# Thread: Path Counting - Chances of two people meeting?

1. ## Path Counting - Chances of two people meeting?

I am having trouble with this problem.

A network of city streets forms square bloacks as shown in the diagram below.
ImageShack - Hosting :: librarypoolqs6.jpg

Jeanine leaves the library and walks toward the pool at the same time as Miguel leaves the pools and walks toward the lbrary. Neither person follows a particular route, except that both are always moving toward their destination.
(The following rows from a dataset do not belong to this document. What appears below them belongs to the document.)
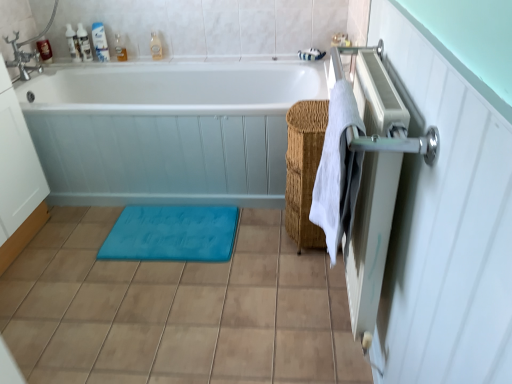
The height and width of the screenshot is (384, 512). In order to click on vacant space to the right of blue rubber bath mat at center in this screenshot , I will do `click(264, 243)`.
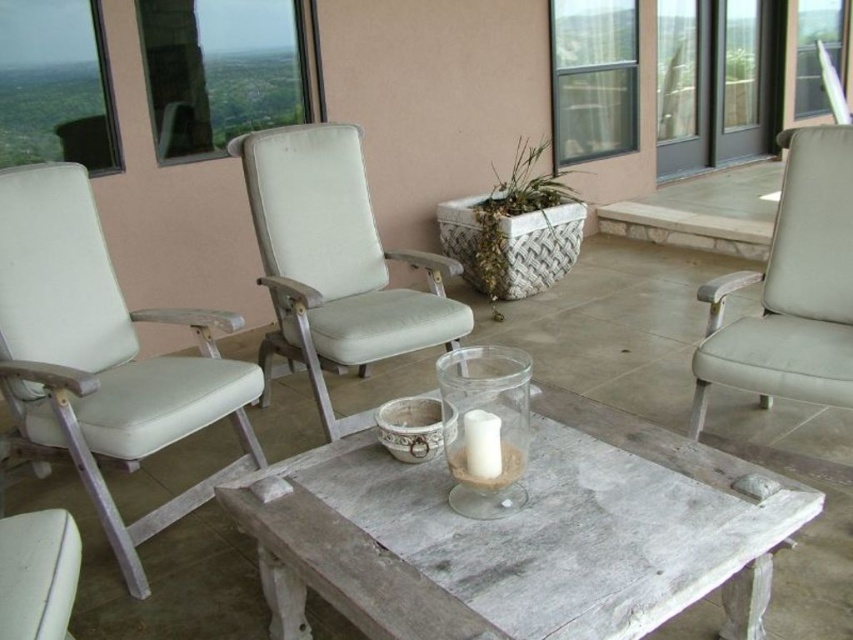
Question: Which of the following is the farthest from the observer?

Choices:
 (A) white fabric armchair at center
 (B) light beige fabric armchair at right
 (C) white distressed wood table at center

Answer: (A)

Question: Can you confirm if white leather armchair at left is smaller than white fabric armchair at center?

Choices:
 (A) yes
 (B) no

Answer: (A)

Question: Can you confirm if white leather armchair at left is thinner than light beige fabric armchair at right?

Choices:
 (A) no
 (B) yes

Answer: (A)

Question: Which of the following is the farthest from the observer?

Choices:
 (A) white leather armchair at left
 (B) white fabric armchair at center

Answer: (B)

Question: Is white fabric armchair at center below light beige fabric armchair at right?

Choices:
 (A) yes
 (B) no

Answer: (B)

Question: Which object appears farthest from the camera in this image?

Choices:
 (A) white leather armchair at left
 (B) white fabric armchair at center
 (C) white distressed wood table at center

Answer: (B)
What is the probability that they will meet if they both walk at the same rate?

In addition, how would I solve this for a 1 by 1 grid, 2 by 2 grid, 3 by 3 grid,etc.?

I know that you have to use Pascal's Triangle and the answer in the book is 35/128 but I don't know how to get this.

2. Look carefully at the diagram you supplied.
Did you mean to have a 4x4. You put a 4x3.
This problem is usually done on a square grid.

3. Yea sorry I messed it up, I fixed it.

4. Look at my diagram. If the two will meet that will happen at one of the points on the diagonal.
Here are the number of paths from either the pool or the library to the diagonal $\left( {\begin{array}{*{20}c}
A & B & C & D & E \\
1 & 4 & 6 & 4 & 1 \\
\end{array}} \right)$

You should recognize those numbers.
The probability that they will meet at point C is $\left( {\frac{6}{{16}}} \right)\left( {\frac{6}{{16}}} \right)$.

Now you calculate the probabilities of their meeting at each of the other points on the diagonal and add them up. If done correctly the answer will be $\frac {35}{128}$.

Also, I have given you a pattern to follow for the other cases and a generalization.